A indústria automotiva chinesa vem atravessando um período de forte pressão, e isso está longe de ser novidade. Ainda assim, Pequim sinaliza que quer colocar o mercado de volta em trajetória de estabilidade e preparar o terreno para um novo ciclo de expansão nos próximos anos.
Com a concorrência global ficando mais dura e a guerra de preços doméstica corroendo margens, oito órgãos do governo divulgaram um plano de dois anos para reorganizar o setor e torná-lo mais resiliente. A proposta é ambiciosa - e a execução, complexa.
Segundo a agência estatal Xinhua, a China pretende comercializar 32,3 milhões de veículos neste ano, o que representa alta de 3% em relação ao ano anterior. Apesar de ser crescimento, o ritmo fica abaixo do avanço observado entre 2023 e 2024, que foi de 4,5%, conforme dados da Associação Chinesa de Fabricantes de Automóveis.
No caso dos veículos a novas energias (NEV) - categoria que engloba elétricos e híbridos plug-in - o objetivo é bem mais agressivo: 15,5 milhões de unidades no ano, equivalente a um crescimento anual por volta de 20%.
Quatro áreas-chave para a indústria automotiva chinesa e mais de 60 medidas
O documento reúne mais de 60 medidas, organizadas em quatro áreas-chave: estímulos à demanda, reforço das cadeias de suprimentos, aprimoramento do ambiente de negócios e aprofundamento da abertura com cooperação internacional.
Pelo lado do consumo, um dos pontos centrais é acelerar a adoção de NEV em serviços intensivos em frota. O plano prevê a entrada de 700 mil NEV em segmentos como transporte público, táxis e logística, distribuídos em 25 cidades-piloto.

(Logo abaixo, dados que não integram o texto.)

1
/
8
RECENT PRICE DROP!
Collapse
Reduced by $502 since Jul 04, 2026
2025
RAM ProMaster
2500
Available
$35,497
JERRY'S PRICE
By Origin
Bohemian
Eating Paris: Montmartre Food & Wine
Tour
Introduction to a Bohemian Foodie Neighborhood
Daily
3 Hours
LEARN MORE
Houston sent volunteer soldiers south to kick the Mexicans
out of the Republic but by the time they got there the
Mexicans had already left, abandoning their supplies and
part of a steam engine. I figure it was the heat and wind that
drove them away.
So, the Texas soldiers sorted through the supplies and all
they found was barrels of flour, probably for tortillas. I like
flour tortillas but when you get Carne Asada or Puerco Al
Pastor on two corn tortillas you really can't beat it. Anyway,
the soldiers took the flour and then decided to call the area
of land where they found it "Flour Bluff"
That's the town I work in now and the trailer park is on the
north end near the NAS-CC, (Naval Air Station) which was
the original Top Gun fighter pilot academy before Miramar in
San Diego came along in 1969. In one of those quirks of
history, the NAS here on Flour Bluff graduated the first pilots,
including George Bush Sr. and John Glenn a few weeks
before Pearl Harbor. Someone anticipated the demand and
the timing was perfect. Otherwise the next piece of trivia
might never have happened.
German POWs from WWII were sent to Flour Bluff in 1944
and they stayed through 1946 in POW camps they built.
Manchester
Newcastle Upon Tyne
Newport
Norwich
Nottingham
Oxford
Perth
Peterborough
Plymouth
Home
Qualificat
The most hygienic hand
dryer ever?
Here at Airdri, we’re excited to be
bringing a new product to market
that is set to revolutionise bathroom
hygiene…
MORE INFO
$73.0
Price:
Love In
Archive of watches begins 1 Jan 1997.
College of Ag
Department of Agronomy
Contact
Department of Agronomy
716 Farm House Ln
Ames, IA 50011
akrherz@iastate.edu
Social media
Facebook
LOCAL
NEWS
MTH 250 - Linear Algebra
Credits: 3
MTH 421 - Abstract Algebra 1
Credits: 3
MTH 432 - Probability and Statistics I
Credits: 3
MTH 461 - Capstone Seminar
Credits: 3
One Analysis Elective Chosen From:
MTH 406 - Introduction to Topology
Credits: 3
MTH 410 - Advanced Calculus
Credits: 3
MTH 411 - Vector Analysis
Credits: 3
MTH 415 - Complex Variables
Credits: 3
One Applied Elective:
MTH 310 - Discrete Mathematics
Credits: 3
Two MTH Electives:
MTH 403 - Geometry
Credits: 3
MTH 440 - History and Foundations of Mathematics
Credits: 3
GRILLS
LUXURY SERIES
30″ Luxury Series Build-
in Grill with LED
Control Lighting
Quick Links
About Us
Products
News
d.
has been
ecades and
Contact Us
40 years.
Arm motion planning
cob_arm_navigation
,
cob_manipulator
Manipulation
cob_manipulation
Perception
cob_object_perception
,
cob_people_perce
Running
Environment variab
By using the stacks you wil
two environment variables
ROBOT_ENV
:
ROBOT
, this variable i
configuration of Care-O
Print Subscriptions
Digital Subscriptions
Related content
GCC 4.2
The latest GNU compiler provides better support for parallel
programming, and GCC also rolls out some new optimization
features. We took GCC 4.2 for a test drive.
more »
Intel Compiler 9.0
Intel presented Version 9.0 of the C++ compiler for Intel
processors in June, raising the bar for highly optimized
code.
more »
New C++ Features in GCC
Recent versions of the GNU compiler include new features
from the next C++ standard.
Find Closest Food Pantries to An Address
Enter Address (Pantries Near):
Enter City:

Já na oferta, o eixo é inovação tecnológica e qualidade. Estão previstas atualizações de normas para elevar o padrão dos produtos e iniciativas para desenvolver chips automotivos, sistemas operacionais, aplicações de inteligência artificial e baterias de estado sólido.
Além disso, o pacote busca tornar a indústria mais eficiente e previsível, tanto dentro quanto fora do país. Entre as frentes citadas estão controle de custos, monitoramento de preços, padronização e consistência de produtos, pagamentos em dia na cadeia e uma expansão internacional organizada.
Um ponto adicional que tende a ganhar peso, mesmo quando não aparece explicitamente em metas de venda, é a infraestrutura que sustenta o crescimento dos elétricos e híbridos plug-in. A ampliação e a confiabilidade da rede de recarga, a integração com a rede elétrica e a padronização de conectores e serviços acabam influenciando diretamente a experiência do consumidor e a capacidade de escalar os NEV nas cidades-piloto.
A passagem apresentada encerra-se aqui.